"""

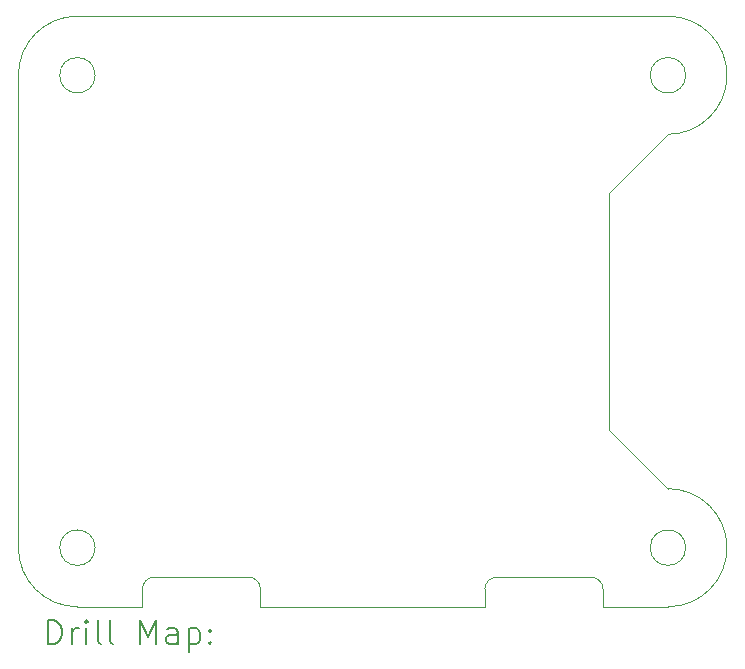
<source format=gbr>
%TF.GenerationSoftware,KiCad,Pcbnew,(6.0.9)*%
%TF.CreationDate,2023-02-05T07:26:17+11:00*%
%TF.ProjectId,SumoBotPCBA001,53756d6f-426f-4745-9043-42413030312e,rev?*%
%TF.SameCoordinates,Original*%
%TF.FileFunction,Drillmap*%
%TF.FilePolarity,Positive*%
%FSLAX45Y45*%
G04 Gerber Fmt 4.5, Leading zero omitted, Abs format (unit mm)*
G04 Created by KiCad (PCBNEW (6.0.9)) date 2023-02-05 07:26:17*
%MOMM*%
%LPD*%
G01*
G04 APERTURE LIST*
%ADD10C,0.100000*%
%ADD11C,0.200000*%
G04 APERTURE END LIST*
D10*
X14650000Y-12400000D02*
G75*
G03*
X14650000Y-12400000I-150000J0D01*
G01*
X14650000Y-8400000D02*
G75*
G03*
X14650000Y-8400000I-150000J0D01*
G01*
X19650000Y-8400000D02*
G75*
G03*
X19650000Y-8400000I-150000J0D01*
G01*
X19650000Y-12400000D02*
G75*
G03*
X19650000Y-12400000I-150000J0D01*
G01*
X18950000Y-12750000D02*
G75*
G03*
X18850000Y-12650000I-100000J0D01*
G01*
X18050000Y-12650000D02*
G75*
G03*
X17950000Y-12750000I0J-100000D01*
G01*
X16050000Y-12750000D02*
G75*
G03*
X15950000Y-12650000I-100000J0D01*
G01*
X15150000Y-12650000D02*
G75*
G03*
X15050000Y-12750000I0J-100000D01*
G01*
X19500000Y-7900000D02*
X14500000Y-7900000D01*
X18950000Y-12900000D02*
X19500000Y-12900000D01*
X16050000Y-12900000D02*
X17950000Y-12900000D01*
X14500000Y-12900000D02*
X15050000Y-12900000D01*
X14000000Y-8400000D02*
X14000000Y-12400000D01*
X14500000Y-7900000D02*
G75*
G03*
X14000000Y-8400000I0J-500000D01*
G01*
X14000000Y-12400000D02*
G75*
G03*
X14500000Y-12900000I500000J0D01*
G01*
X19500000Y-8900000D02*
G75*
G03*
X19500000Y-7900000I0J500000D01*
G01*
X19500000Y-12900000D02*
G75*
G03*
X20000000Y-12400000I0J500000D01*
G01*
X20000000Y-12400000D02*
G75*
G03*
X19500000Y-11900000I-500000J0D01*
G01*
X19000000Y-11400000D02*
X19500000Y-11900000D01*
X19000000Y-9400000D02*
X19500000Y-8900000D01*
X15050000Y-12750000D02*
X15050000Y-12900000D01*
X15950000Y-12650000D02*
X15150000Y-12650000D01*
X16050000Y-12900000D02*
X16050000Y-12750000D01*
X18950000Y-12750000D02*
X18950000Y-12900000D01*
X18050000Y-12650000D02*
X18850000Y-12650000D01*
X17950000Y-12900000D02*
X17950000Y-12750000D01*
X19000000Y-11400000D02*
X19000000Y-9400000D01*
D11*
X14252619Y-13215476D02*
X14252619Y-13015476D01*
X14300238Y-13015476D01*
X14328809Y-13025000D01*
X14347857Y-13044048D01*
X14357381Y-13063095D01*
X14366905Y-13101190D01*
X14366905Y-13129762D01*
X14357381Y-13167857D01*
X14347857Y-13186905D01*
X14328809Y-13205952D01*
X14300238Y-13215476D01*
X14252619Y-13215476D01*
X14452619Y-13215476D02*
X14452619Y-13082143D01*
X14452619Y-13120238D02*
X14462143Y-13101190D01*
X14471667Y-13091667D01*
X14490714Y-13082143D01*
X14509762Y-13082143D01*
X14576428Y-13215476D02*
X14576428Y-13082143D01*
X14576428Y-13015476D02*
X14566905Y-13025000D01*
X14576428Y-13034524D01*
X14585952Y-13025000D01*
X14576428Y-13015476D01*
X14576428Y-13034524D01*
X14700238Y-13215476D02*
X14681190Y-13205952D01*
X14671667Y-13186905D01*
X14671667Y-13015476D01*
X14805000Y-13215476D02*
X14785952Y-13205952D01*
X14776428Y-13186905D01*
X14776428Y-13015476D01*
X15033571Y-13215476D02*
X15033571Y-13015476D01*
X15100238Y-13158333D01*
X15166905Y-13015476D01*
X15166905Y-13215476D01*
X15347857Y-13215476D02*
X15347857Y-13110714D01*
X15338333Y-13091667D01*
X15319286Y-13082143D01*
X15281190Y-13082143D01*
X15262143Y-13091667D01*
X15347857Y-13205952D02*
X15328809Y-13215476D01*
X15281190Y-13215476D01*
X15262143Y-13205952D01*
X15252619Y-13186905D01*
X15252619Y-13167857D01*
X15262143Y-13148809D01*
X15281190Y-13139286D01*
X15328809Y-13139286D01*
X15347857Y-13129762D01*
X15443095Y-13082143D02*
X15443095Y-13282143D01*
X15443095Y-13091667D02*
X15462143Y-13082143D01*
X15500238Y-13082143D01*
X15519286Y-13091667D01*
X15528809Y-13101190D01*
X15538333Y-13120238D01*
X15538333Y-13177381D01*
X15528809Y-13196428D01*
X15519286Y-13205952D01*
X15500238Y-13215476D01*
X15462143Y-13215476D01*
X15443095Y-13205952D01*
X15624048Y-13196428D02*
X15633571Y-13205952D01*
X15624048Y-13215476D01*
X15614524Y-13205952D01*
X15624048Y-13196428D01*
X15624048Y-13215476D01*
X15624048Y-13091667D02*
X15633571Y-13101190D01*
X15624048Y-13110714D01*
X15614524Y-13101190D01*
X15624048Y-13091667D01*
X15624048Y-13110714D01*
M02*

</source>
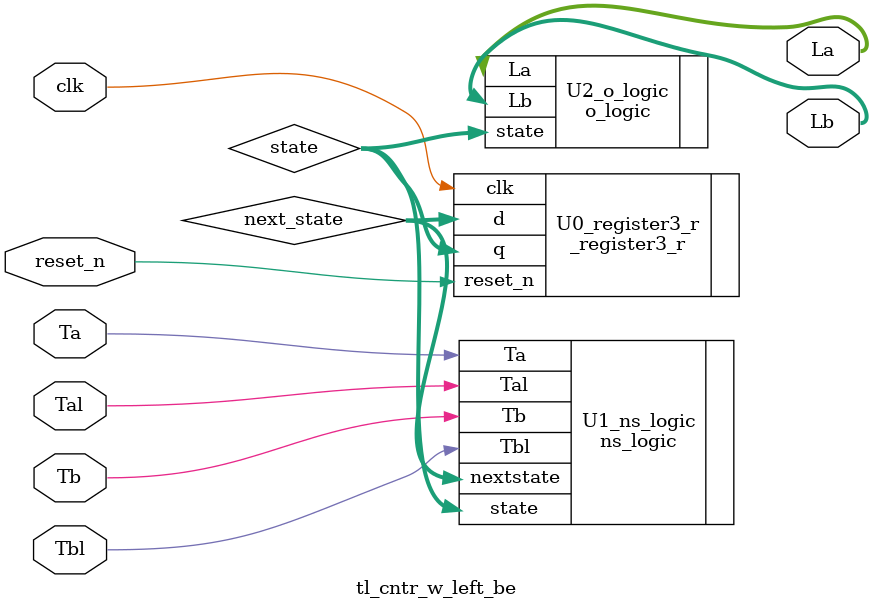
<source format=v>
module tl_cntr_w_left_be(clk, reset_n, Ta, Tb, Tal, Tbl, La, Lb);
	input clk, reset_n, Ta, Tb, Tal, Tbl;		// 6 inputs
	output [1:0] La, Lb;								// 2 bits 2 output

	wire	[2:0]	next_state;					// 3bits wire
	wire	[2:0]	state;						// 3bits wire

	_register3_r U0_register3_r(.clk(clk), .reset_n(reset_n), .d(next_state), .q(state));						//instance by using _register3_r,ns_logic and o_logic
	ns_logic U1_ns_logic(.Ta(Ta), .Tb(Tb), .Tal(Tal), .Tbl(Tbl), .state(state), .nextstate(next_state));
	o_logic U2_o_logic(.state(state), .La(La), .Lb(Lb));

endmodule

</source>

"""

▶ _Task details_: All of the material above is to be retyped exactly, with no pictures included.

▶ _Written answer_:
<source format=gbr>
%TF.GenerationSoftware,KiCad,Pcbnew,(6.0.9)*%
%TF.CreationDate,2023-02-05T07:26:17+11:00*%
%TF.ProjectId,SumoBotPCBA001,53756d6f-426f-4745-9043-42413030312e,rev?*%
%TF.SameCoordinates,Original*%
%TF.FileFunction,Drillmap*%
%TF.FilePolarity,Positive*%
%FSLAX45Y45*%
G04 Gerber Fmt 4.5, Leading zero omitted, Abs format (unit mm)*
G04 Created by KiCad (PCBNEW (6.0.9)) date 2023-02-05 07:26:17*
%MOMM*%
%LPD*%
G01*
G04 APERTURE LIST*
%ADD10C,0.100000*%
%ADD11C,0.200000*%
G04 APERTURE END LIST*
D10*
X14650000Y-12400000D02*
G75*
G03*
X14650000Y-12400000I-150000J0D01*
G01*
X14650000Y-8400000D02*
G75*
G03*
X14650000Y-8400000I-150000J0D01*
G01*
X19650000Y-8400000D02*
G75*
G03*
X19650000Y-8400000I-150000J0D01*
G01*
X19650000Y-12400000D02*
G75*
G03*
X19650000Y-12400000I-150000J0D01*
G01*
X18950000Y-12750000D02*
G75*
G03*
X18850000Y-12650000I-100000J0D01*
G01*
X18050000Y-12650000D02*
G75*
G03*
X17950000Y-12750000I0J-100000D01*
G01*
X16050000Y-12750000D02*
G75*
G03*
X15950000Y-12650000I-100000J0D01*
G01*
X15150000Y-12650000D02*
G75*
G03*
X15050000Y-12750000I0J-100000D01*
G01*
X19500000Y-7900000D02*
X14500000Y-7900000D01*
X18950000Y-12900000D02*
X19500000Y-12900000D01*
X16050000Y-12900000D02*
X17950000Y-12900000D01*
X14500000Y-12900000D02*
X15050000Y-12900000D01*
X14000000Y-8400000D02*
X14000000Y-12400000D01*
X14500000Y-7900000D02*
G75*
G03*
X14000000Y-8400000I0J-500000D01*
G01*
X14000000Y-12400000D02*
G75*
G03*
X14500000Y-12900000I500000J0D01*
G01*
X19500000Y-8900000D02*
G75*
G03*
X19500000Y-7900000I0J500000D01*
G01*
X19500000Y-12900000D02*
G75*
G03*
X20000000Y-12400000I0J500000D01*
G01*
X20000000Y-12400000D02*
G75*
G03*
X19500000Y-11900000I-500000J0D01*
G01*
X19000000Y-11400000D02*
X19500000Y-11900000D01*
X19000000Y-9400000D02*
X19500000Y-8900000D01*
X15050000Y-12750000D02*
X15050000Y-12900000D01*
X15950000Y-12650000D02*
X15150000Y-12650000D01*
X16050000Y-12900000D02*
X16050000Y-12750000D01*
X18950000Y-12750000D02*
X18950000Y-12900000D01*
X18050000Y-12650000D02*
X18850000Y-12650000D01*
X17950000Y-12900000D02*
X17950000Y-12750000D01*
X19000000Y-11400000D02*
X19000000Y-9400000D01*
D11*
X14252619Y-13215476D02*
X14252619Y-13015476D01*
X14300238Y-13015476D01*
X14328809Y-13025000D01*
X14347857Y-13044048D01*
X14357381Y-13063095D01*
X14366905Y-13101190D01*
X14366905Y-13129762D01*
X14357381Y-13167857D01*
X14347857Y-13186905D01*
X14328809Y-13205952D01*
X14300238Y-13215476D01*
X14252619Y-13215476D01*
X14452619Y-13215476D02*
X14452619Y-13082143D01*
X14452619Y-13120238D02*
X14462143Y-13101190D01*
X14471667Y-13091667D01*
X14490714Y-13082143D01*
X14509762Y-13082143D01*
X14576428Y-13215476D02*
X14576428Y-13082143D01*
X14576428Y-13015476D02*
X14566905Y-13025000D01*
X14576428Y-13034524D01*
X14585952Y-13025000D01*
X14576428Y-13015476D01*
X14576428Y-13034524D01*
X14700238Y-13215476D02*
X14681190Y-13205952D01*
X14671667Y-13186905D01*
X14671667Y-13015476D01*
X14805000Y-13215476D02*
X14785952Y-13205952D01*
X14776428Y-13186905D01*
X14776428Y-13015476D01*
X15033571Y-13215476D02*
X15033571Y-13015476D01*
X15100238Y-13158333D01*
X15166905Y-13015476D01*
X15166905Y-13215476D01*
X15347857Y-13215476D02*
X15347857Y-13110714D01*
X15338333Y-13091667D01*
X15319286Y-13082143D01*
X15281190Y-13082143D01*
X15262143Y-13091667D01*
X15347857Y-13205952D02*
X15328809Y-13215476D01*
X15281190Y-13215476D01*
X15262143Y-13205952D01*
X15252619Y-13186905D01*
X15252619Y-13167857D01*
X15262143Y-13148809D01*
X15281190Y-13139286D01*
X15328809Y-13139286D01*
X15347857Y-13129762D01*
X15443095Y-13082143D02*
X15443095Y-13282143D01*
X15443095Y-13091667D02*
X15462143Y-13082143D01*
X15500238Y-13082143D01*
X15519286Y-13091667D01*
X15528809Y-13101190D01*
X15538333Y-13120238D01*
X15538333Y-13177381D01*
X15528809Y-13196428D01*
X15519286Y-13205952D01*
X15500238Y-13215476D01*
X15462143Y-13215476D01*
X15443095Y-13205952D01*
X15624048Y-13196428D02*
X15633571Y-13205952D01*
X15624048Y-13215476D01*
X15614524Y-13205952D01*
X15624048Y-13196428D01*
X15624048Y-13215476D01*
X15624048Y-13091667D02*
X15633571Y-13101190D01*
X15624048Y-13110714D01*
X15614524Y-13101190D01*
X15624048Y-13091667D01*
X15624048Y-13110714D01*
M02*

</source>
<source format=v>
module tl_cntr_w_left_be(clk, reset_n, Ta, Tb, Tal, Tbl, La, Lb);
	input clk, reset_n, Ta, Tb, Tal, Tbl;		// 6 inputs
	output [1:0] La, Lb;								// 2 bits 2 output

	wire	[2:0]	next_state;					// 3bits wire
	wire	[2:0]	state;						// 3bits wire

	_register3_r U0_register3_r(.clk(clk), .reset_n(reset_n), .d(next_state), .q(state));						//instance by using _register3_r,ns_logic and o_logic
	ns_logic U1_ns_logic(.Ta(Ta), .Tb(Tb), .Tal(Tal), .Tbl(Tbl), .state(state), .nextstate(next_state));
	o_logic U2_o_logic(.state(state), .La(La), .Lb(Lb));

endmodule

</source>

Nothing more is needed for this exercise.